Article Preview
Top1. Introduction
Smart phones and mobile devices that contain sophisticated video processing elements have become an integral part of our daily lives and have created a dramatic rise in demand for multimedia services over wireless networks. This demand underscores the need for efficient algorithms that provide optimal end-user quality, while taking into account capacity constraints, like storage and bandwidth. Limited resources on transmission systems inherently prone to dropping packets provide strong motivation for video processing and network entities to implement efficient encoding, resource allocation, packet prioritization and scheduling techniques. The end-user experience and overall perceived quality can be influenced by many factors but most notably by compression and transmission impairments. Towards this end, research in video codecs has moved at a fast pace through standards like H.264/Moving Picture Experts Group (MPEG) 4/Advanced Video Coding (AVC), Scalable Video Coding (SVC) and H.265/High Efficiency Video Coding (HEVC) (Wiegand, Sullivan, Bjøntegaard, & Luthra, 2003; Schwarz, Marpe, & Wiegand, 2007; Sullivan, Ohm, Han, & Wiegand, 2012). Similarly, wireless communication has also made rapid strides with 3G Universal Mobile Telecommunications System (UMTS), High Speed Downlink/Uplink Packet Access (HSDPA/HSUPA), WiMax, 4G/Long Term Evolution (LTE), and plans to introduce 5G before the end of this decade (HSDPA, 2006; DC-HSPA, 2010; LTE; METIS, 2013). These advances help address the growing demand for video streaming services but also emphasize the need for innovative algorithms that offer complete end-to-end solutions. Research in cross-layer optimization, rate-distortion modeling, packet scheduling and resource allocation in multi-user environments (e.g. Maani, Pahalawatta, Berry, Pappas, & Katsaggelos 2008; Li, Li, Chiang, & Calderbank, 2009; Luo, Ci, & Wu, 2011; Ismail, Zhuang, & Elhedhli, 2013; Sankisa, Katsaggelos, & Pahalawatta, 2015) has shown that transmission methods that are content-aware provide noticeable performance improvements than content-agnostic techniques.
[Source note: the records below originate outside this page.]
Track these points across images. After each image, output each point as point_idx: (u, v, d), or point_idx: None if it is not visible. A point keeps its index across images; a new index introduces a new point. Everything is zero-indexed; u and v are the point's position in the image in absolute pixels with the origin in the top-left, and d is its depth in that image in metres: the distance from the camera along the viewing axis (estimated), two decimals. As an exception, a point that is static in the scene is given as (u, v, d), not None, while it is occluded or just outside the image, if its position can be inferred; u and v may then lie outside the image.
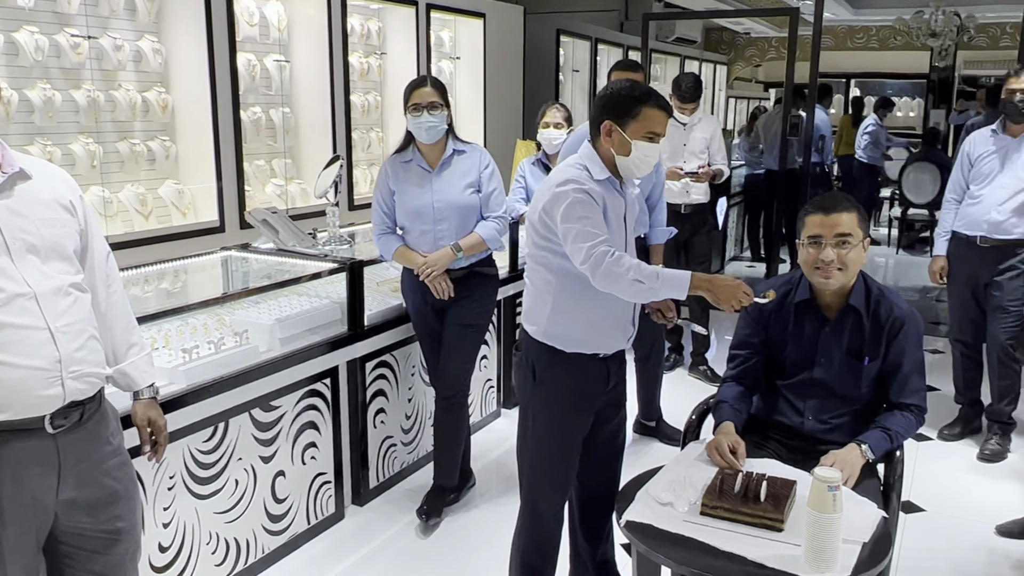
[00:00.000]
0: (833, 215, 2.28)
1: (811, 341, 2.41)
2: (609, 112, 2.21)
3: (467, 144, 3.22)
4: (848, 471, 2.19)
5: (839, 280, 2.31)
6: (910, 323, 2.35)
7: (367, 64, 5.08)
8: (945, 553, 3.08)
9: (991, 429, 3.96)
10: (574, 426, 2.38)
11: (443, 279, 3.10)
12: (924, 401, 2.37)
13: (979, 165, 3.83)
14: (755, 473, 2.10)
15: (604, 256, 2.12)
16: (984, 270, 3.81)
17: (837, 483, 1.78)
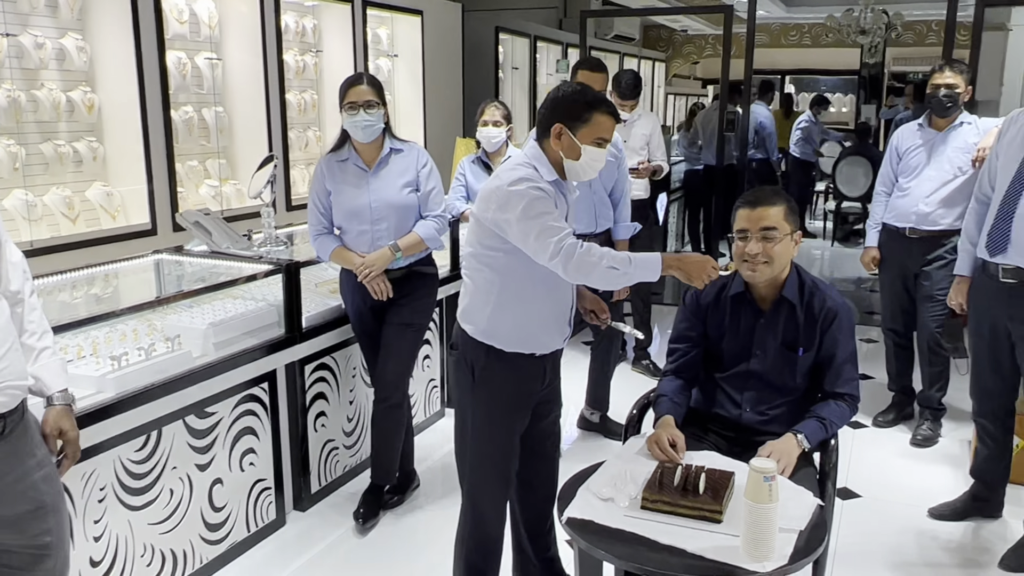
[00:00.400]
0: (759, 209, 2.32)
1: (747, 333, 2.44)
2: (560, 115, 2.22)
3: (404, 143, 3.19)
4: (785, 461, 2.22)
5: (765, 273, 2.35)
6: (843, 315, 2.40)
7: (303, 62, 5.00)
8: (880, 538, 3.15)
9: (923, 415, 4.06)
10: (513, 425, 2.38)
11: (382, 280, 3.07)
12: (857, 390, 2.42)
13: (907, 158, 3.92)
14: (694, 466, 2.12)
15: (574, 248, 2.12)
16: (913, 261, 3.90)
17: (773, 473, 1.80)
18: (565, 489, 2.16)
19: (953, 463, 3.75)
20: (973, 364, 3.08)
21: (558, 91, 2.26)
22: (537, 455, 2.52)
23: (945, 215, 3.80)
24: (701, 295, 2.52)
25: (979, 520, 3.23)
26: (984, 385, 3.05)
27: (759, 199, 2.34)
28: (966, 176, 3.75)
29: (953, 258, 3.78)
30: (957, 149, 3.77)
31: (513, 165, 2.26)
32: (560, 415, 2.61)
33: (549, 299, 2.30)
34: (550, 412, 2.53)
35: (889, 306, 4.11)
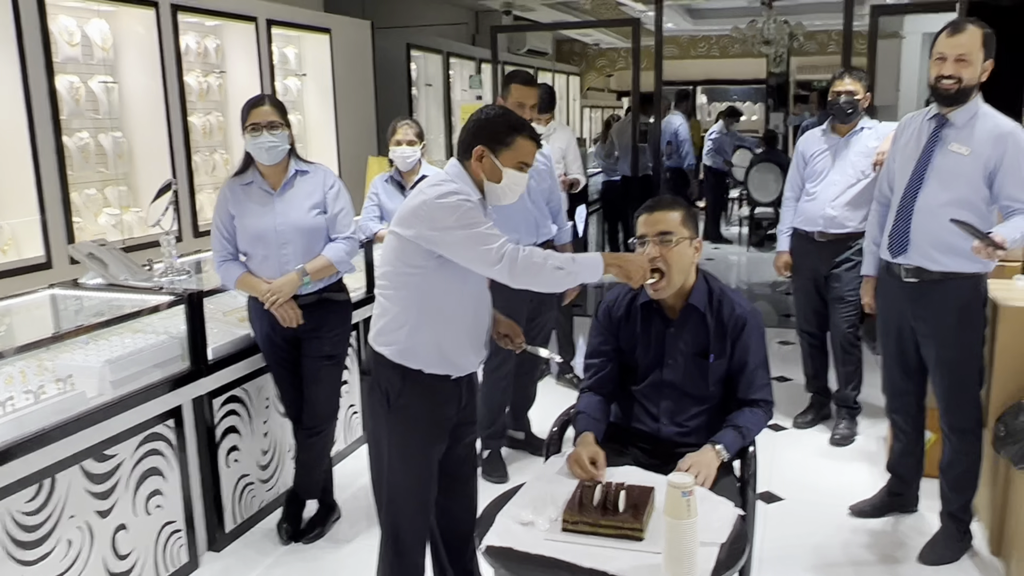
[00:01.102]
0: (656, 213, 2.34)
1: (658, 342, 2.44)
2: (483, 138, 2.20)
3: (310, 164, 3.10)
4: (705, 473, 2.21)
5: (665, 289, 2.35)
6: (752, 321, 2.41)
7: (206, 83, 4.84)
8: (804, 539, 3.17)
9: (840, 414, 4.12)
10: (431, 452, 2.32)
11: (290, 306, 2.97)
12: (771, 395, 2.44)
13: (812, 164, 3.99)
14: (614, 483, 2.08)
15: (517, 252, 2.10)
16: (823, 263, 3.96)
17: (690, 488, 1.77)
18: (484, 515, 2.09)
19: (871, 460, 3.82)
20: (883, 362, 3.13)
21: (482, 113, 2.24)
22: (456, 479, 2.46)
23: (851, 218, 3.87)
24: (612, 308, 2.51)
25: (897, 515, 3.28)
26: (894, 382, 3.11)
27: (656, 204, 2.38)
28: (869, 179, 3.83)
29: (860, 259, 3.86)
30: (859, 153, 3.86)
31: (437, 180, 2.22)
32: (476, 437, 2.55)
33: (468, 318, 2.26)
34: (467, 434, 2.47)
35: (802, 309, 4.17)
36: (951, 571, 2.92)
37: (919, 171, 2.83)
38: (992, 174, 2.72)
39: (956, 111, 2.76)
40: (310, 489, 3.22)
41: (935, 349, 2.88)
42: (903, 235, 2.86)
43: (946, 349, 2.85)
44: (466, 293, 2.22)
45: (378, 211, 4.08)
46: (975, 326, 2.84)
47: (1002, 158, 2.69)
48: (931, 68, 2.76)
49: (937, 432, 3.18)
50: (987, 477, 3.04)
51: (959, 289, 2.80)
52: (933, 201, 2.79)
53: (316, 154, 5.75)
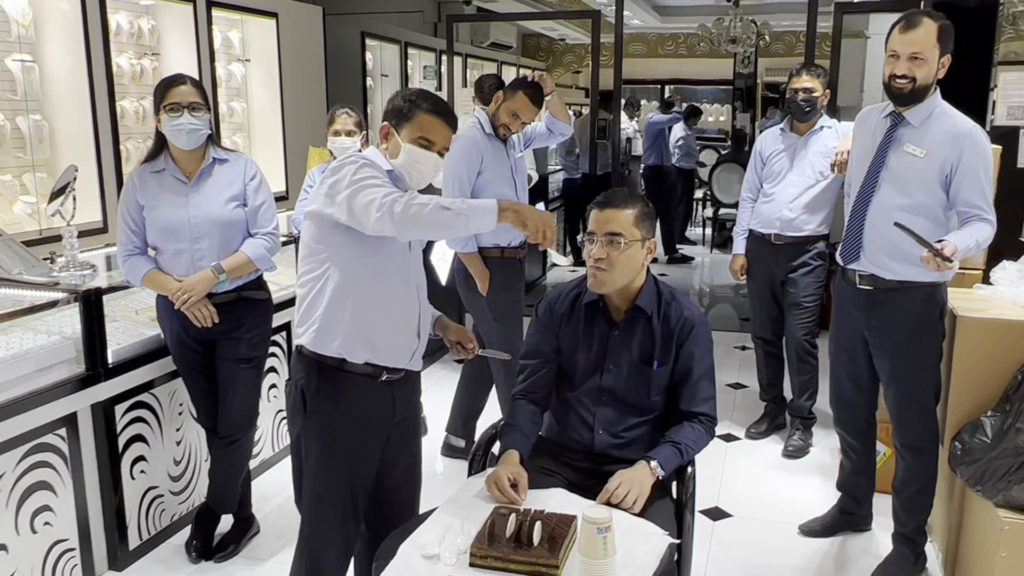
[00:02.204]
0: (607, 211, 2.17)
1: (600, 346, 2.27)
2: (388, 114, 2.12)
3: (230, 152, 2.89)
4: (636, 491, 2.04)
5: (603, 280, 2.18)
6: (700, 327, 2.25)
7: (139, 66, 4.55)
8: (751, 559, 3.02)
9: (794, 425, 3.98)
10: (356, 464, 2.12)
11: (203, 305, 2.75)
12: (714, 410, 2.27)
13: (770, 164, 3.86)
14: (532, 511, 1.87)
15: (398, 197, 1.90)
16: (779, 267, 3.83)
17: (607, 524, 1.57)
18: (386, 546, 1.87)
19: (824, 473, 3.67)
20: (832, 373, 2.98)
21: (399, 92, 2.16)
22: (392, 502, 2.26)
23: (808, 220, 3.75)
24: (555, 304, 2.33)
25: (849, 534, 3.14)
26: (843, 395, 2.95)
27: (610, 201, 2.19)
28: (828, 180, 3.71)
29: (818, 264, 3.78)
30: (818, 153, 3.73)
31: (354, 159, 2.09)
32: (419, 456, 2.35)
33: (391, 298, 2.10)
34: (407, 451, 2.26)
35: (758, 314, 4.03)
36: (903, 596, 2.77)
37: (872, 173, 2.68)
38: (948, 177, 2.56)
39: (912, 109, 2.60)
40: (224, 503, 3.01)
41: (888, 361, 2.73)
42: (855, 241, 2.71)
43: (900, 362, 2.70)
44: (388, 268, 2.08)
45: (314, 205, 3.85)
46: (931, 338, 2.68)
47: (959, 160, 2.54)
48: (884, 66, 2.59)
49: (891, 446, 3.02)
50: (942, 497, 2.89)
51: (915, 299, 2.65)
52: (887, 205, 2.64)
53: (260, 145, 5.49)
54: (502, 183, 3.59)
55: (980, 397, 2.70)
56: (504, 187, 3.58)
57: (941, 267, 2.33)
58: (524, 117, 3.52)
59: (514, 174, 3.66)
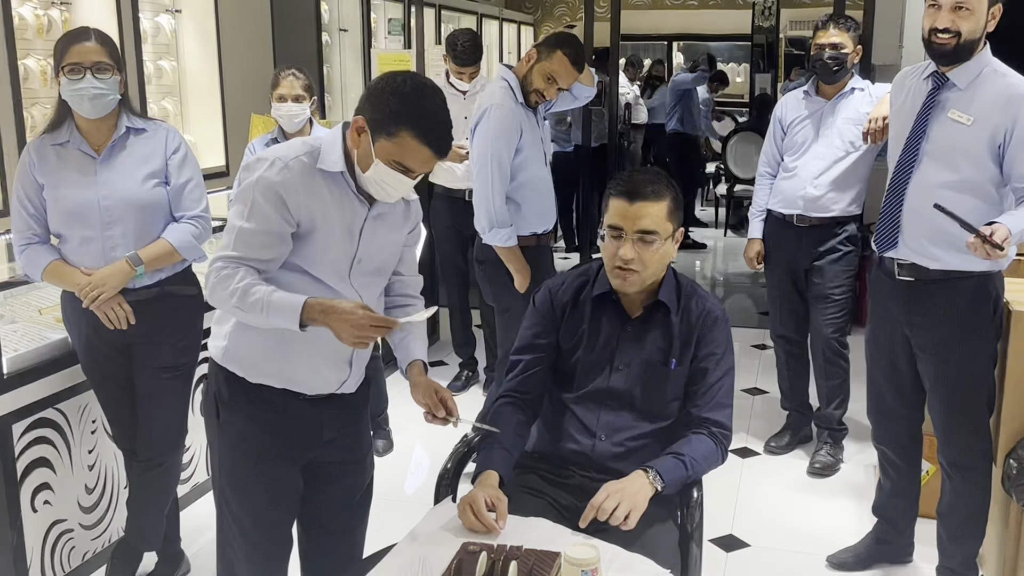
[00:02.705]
0: (637, 204, 2.12)
1: (609, 343, 2.25)
2: (369, 108, 1.95)
3: (148, 121, 2.84)
4: (629, 503, 1.99)
5: (636, 283, 2.18)
6: (722, 323, 2.25)
7: (47, 18, 4.45)
8: (772, 598, 2.98)
9: (821, 438, 3.96)
10: (270, 484, 2.11)
11: (117, 303, 2.69)
12: (729, 420, 2.24)
13: (792, 133, 3.82)
14: (508, 548, 1.81)
15: (219, 270, 1.95)
16: (803, 254, 3.79)
17: (593, 566, 1.51)
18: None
19: (857, 495, 3.65)
20: (869, 381, 2.95)
21: (393, 80, 1.94)
22: (329, 531, 2.27)
23: (837, 199, 3.71)
24: (556, 293, 2.32)
25: (886, 566, 3.11)
26: (883, 405, 2.92)
27: (640, 191, 2.13)
28: (859, 152, 3.68)
29: (849, 250, 3.75)
30: (848, 120, 3.68)
31: (290, 143, 2.07)
32: (363, 482, 2.32)
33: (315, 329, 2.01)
34: (345, 476, 2.24)
35: (778, 309, 4.00)
36: (949, 641, 2.74)
37: (912, 145, 2.65)
38: (1001, 148, 2.53)
39: (957, 69, 2.56)
40: (146, 538, 2.96)
41: (934, 365, 2.70)
42: (893, 225, 2.67)
43: (947, 365, 2.67)
44: (301, 283, 2.02)
45: (255, 182, 3.78)
46: (983, 338, 2.65)
47: (1013, 127, 2.50)
48: (924, 18, 2.55)
49: (936, 464, 3.00)
50: (995, 523, 2.86)
51: (963, 291, 2.61)
52: (929, 183, 2.60)
53: (195, 112, 5.39)
54: (536, 162, 3.58)
55: (1039, 406, 2.68)
56: (539, 167, 3.58)
57: (991, 255, 2.30)
58: (562, 83, 3.44)
59: (544, 149, 3.64)
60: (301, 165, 1.96)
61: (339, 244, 2.03)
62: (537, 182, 3.59)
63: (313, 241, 2.00)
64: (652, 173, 2.20)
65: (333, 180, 2.00)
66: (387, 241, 2.13)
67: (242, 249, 1.94)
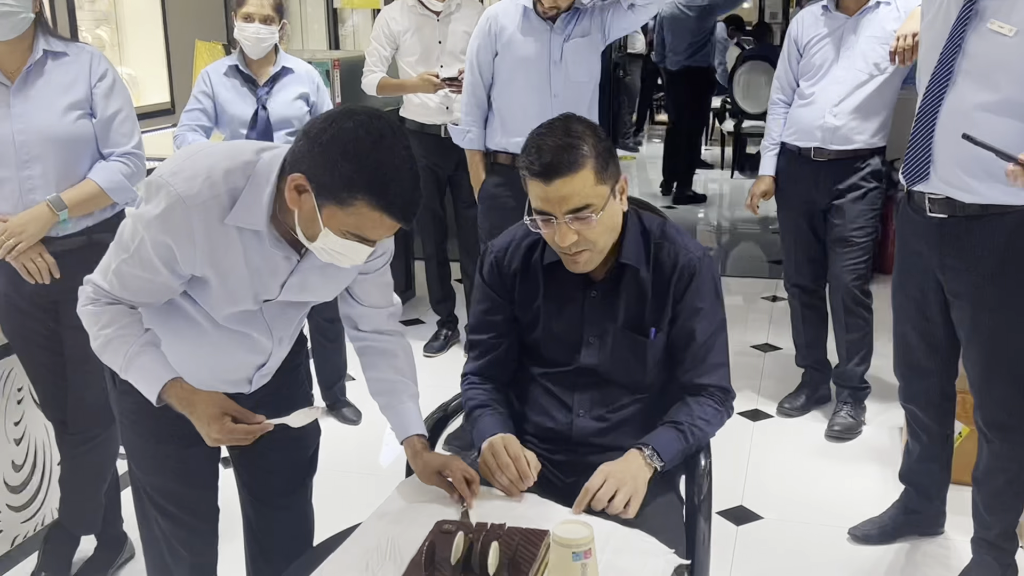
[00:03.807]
0: (556, 183, 1.92)
1: (574, 313, 2.16)
2: (312, 165, 1.66)
3: (69, 43, 2.74)
4: (629, 489, 1.93)
5: (592, 260, 2.05)
6: (702, 272, 2.12)
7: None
8: (791, 574, 2.99)
9: (840, 397, 3.95)
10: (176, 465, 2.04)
11: (38, 253, 2.62)
12: (727, 380, 2.18)
13: (809, 54, 3.76)
14: (487, 526, 1.74)
15: (90, 300, 1.88)
16: (821, 192, 3.76)
17: (587, 547, 1.44)
18: None
19: (881, 460, 3.65)
20: (896, 333, 2.91)
21: (341, 131, 1.65)
22: (269, 506, 2.23)
23: (859, 129, 3.66)
24: (504, 260, 2.21)
25: (915, 539, 3.11)
26: (912, 360, 2.88)
27: (553, 164, 1.92)
28: (885, 75, 3.62)
29: (872, 187, 3.73)
30: (872, 39, 3.61)
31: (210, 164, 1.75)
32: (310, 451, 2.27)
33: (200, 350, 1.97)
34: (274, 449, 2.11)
35: (793, 255, 3.97)
36: (986, 620, 2.75)
37: (945, 61, 2.56)
38: None
39: None
40: (82, 520, 2.92)
41: (970, 312, 2.64)
42: (924, 154, 2.60)
43: (985, 313, 2.61)
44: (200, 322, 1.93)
45: (206, 117, 3.65)
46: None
47: None
48: None
49: (970, 425, 3.01)
50: (1038, 490, 2.83)
51: (1003, 228, 2.54)
52: (965, 104, 2.52)
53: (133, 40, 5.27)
54: (529, 82, 3.56)
55: (1088, 358, 2.63)
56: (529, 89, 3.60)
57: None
58: None
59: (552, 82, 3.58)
60: (206, 212, 1.73)
61: (245, 295, 1.86)
62: (521, 105, 3.58)
63: (207, 289, 1.85)
64: (561, 131, 1.97)
65: (250, 234, 1.80)
66: (326, 282, 1.95)
67: (117, 289, 1.84)
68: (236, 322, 1.91)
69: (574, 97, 3.60)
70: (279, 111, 3.60)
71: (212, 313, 1.89)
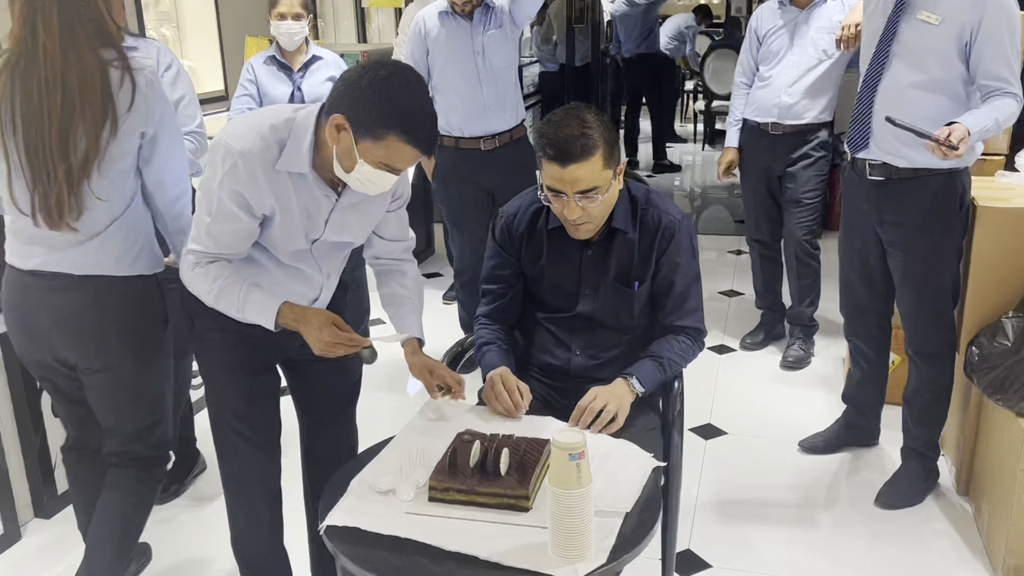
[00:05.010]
0: (571, 167, 1.92)
1: (571, 271, 2.17)
2: (349, 104, 1.72)
3: (140, 40, 2.69)
4: (615, 405, 1.97)
5: (592, 230, 2.08)
6: (681, 232, 2.13)
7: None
8: (748, 480, 2.99)
9: (793, 334, 3.93)
10: (244, 391, 2.04)
11: None
12: (701, 322, 2.19)
13: (767, 43, 3.70)
14: (499, 436, 1.78)
15: (193, 265, 1.88)
16: (777, 161, 3.71)
17: (580, 449, 1.47)
18: (333, 484, 1.78)
19: (827, 385, 3.64)
20: (842, 277, 2.90)
21: (374, 72, 1.72)
22: (320, 424, 2.23)
23: (810, 107, 3.62)
24: (513, 223, 2.21)
25: (855, 449, 3.11)
26: (855, 300, 2.88)
27: (569, 152, 1.91)
28: (832, 60, 3.57)
29: (820, 155, 3.68)
30: (821, 29, 3.56)
31: (257, 122, 1.81)
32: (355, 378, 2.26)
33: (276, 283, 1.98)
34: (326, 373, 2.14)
35: (753, 213, 3.93)
36: (913, 514, 2.76)
37: (882, 47, 2.55)
38: (968, 46, 2.43)
39: None
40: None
41: (903, 260, 2.65)
42: (864, 126, 2.59)
43: (915, 260, 2.62)
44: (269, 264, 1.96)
45: (252, 101, 3.67)
46: (950, 233, 2.59)
47: (979, 24, 2.39)
48: None
49: (902, 356, 2.99)
50: (956, 408, 2.85)
51: (931, 188, 2.55)
52: (899, 83, 2.52)
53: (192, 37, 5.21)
54: (457, 73, 3.48)
55: (1001, 297, 2.63)
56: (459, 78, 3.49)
57: (948, 155, 2.24)
58: None
59: (477, 61, 3.49)
60: (262, 161, 1.79)
61: (299, 233, 1.90)
62: (456, 91, 3.53)
63: (271, 228, 1.88)
64: (577, 120, 1.94)
65: (297, 176, 1.84)
66: (360, 220, 1.99)
67: (212, 246, 1.86)
68: (293, 259, 1.95)
69: (499, 81, 3.51)
70: (312, 92, 3.60)
71: (275, 254, 1.92)
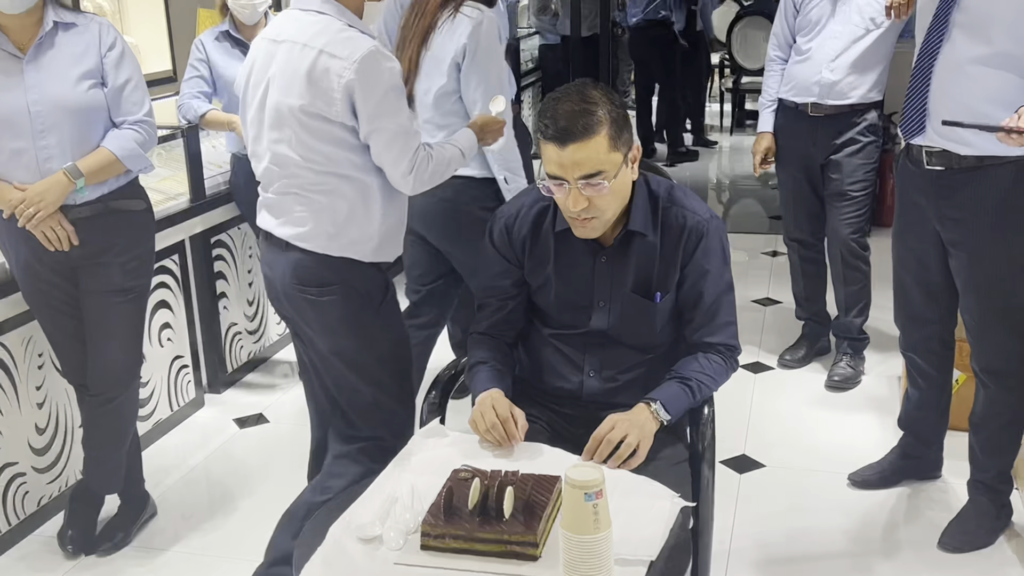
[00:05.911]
0: (570, 148, 1.94)
1: (583, 280, 2.19)
2: None
3: (78, 14, 2.75)
4: (637, 435, 1.98)
5: (599, 227, 2.08)
6: (711, 234, 2.14)
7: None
8: (791, 520, 3.02)
9: (840, 348, 3.97)
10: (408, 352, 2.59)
11: (56, 221, 2.64)
12: (734, 338, 2.21)
13: (806, 10, 3.75)
14: (502, 473, 1.80)
15: (427, 160, 2.36)
16: (819, 147, 3.76)
17: (598, 488, 1.49)
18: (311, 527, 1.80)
19: (880, 408, 3.68)
20: (897, 284, 2.93)
21: None
22: None
23: (856, 84, 3.66)
24: (512, 226, 2.22)
25: (913, 483, 3.15)
26: (912, 310, 2.90)
27: (568, 129, 1.93)
28: (881, 30, 3.61)
29: (869, 140, 3.73)
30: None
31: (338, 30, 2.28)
32: None
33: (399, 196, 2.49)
34: None
35: (792, 210, 3.98)
36: (984, 558, 2.78)
37: (941, 15, 2.57)
38: None
39: None
40: (106, 480, 2.96)
41: (967, 262, 2.66)
42: (919, 107, 2.61)
43: (981, 263, 2.64)
44: None
45: (205, 83, 3.72)
46: (1022, 231, 2.60)
47: None
48: None
49: (967, 373, 3.02)
50: (1032, 433, 2.87)
51: (1000, 180, 2.56)
52: (959, 58, 2.53)
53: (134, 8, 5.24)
54: None
55: (1081, 304, 2.66)
56: None
57: (1022, 142, 2.25)
58: None
59: None
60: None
61: None
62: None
63: None
64: (578, 96, 1.97)
65: None
66: None
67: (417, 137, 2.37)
68: None
69: None
70: None
71: None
The three components for defining a cross-layer, content-aware system are the encoding mechanism, the transmission network and the quality assessment technique. Video coding creates compression artifacts that directly translate to a perceived degradation in overall quality. During the encoding process, sequences are broken into frames and different coding modes are applied on their constituent units, MacroBlocks (MBs) and Group-Of-Blocks (GOBs). The decision about the coding modes usually depends on the frame in which a block resides and a natural outcome of differentiated coding is the formation of data entities with unequal importance, a key incentive for defining a packet prioritization scheme. Additionally, temporal, motion-compensated prediction commonly used by encoders leads to inter-frame dependence and error propagation that needs to be taken into account when designing such a scheme. When an encoded sequence is ready for transmission, usually over a resource-constrained, loss-prone channel, it is broken and packaged into units that each contains a portion of a video frame (for instance, a GOB). All packets belonging to a frame need to be correctly received for error-free reconstruction at the decoder. But if some packets are lost, data can be recovered by applying the appropriate error-concealment technique, although it is usually accompanied by propagation of errors between frames.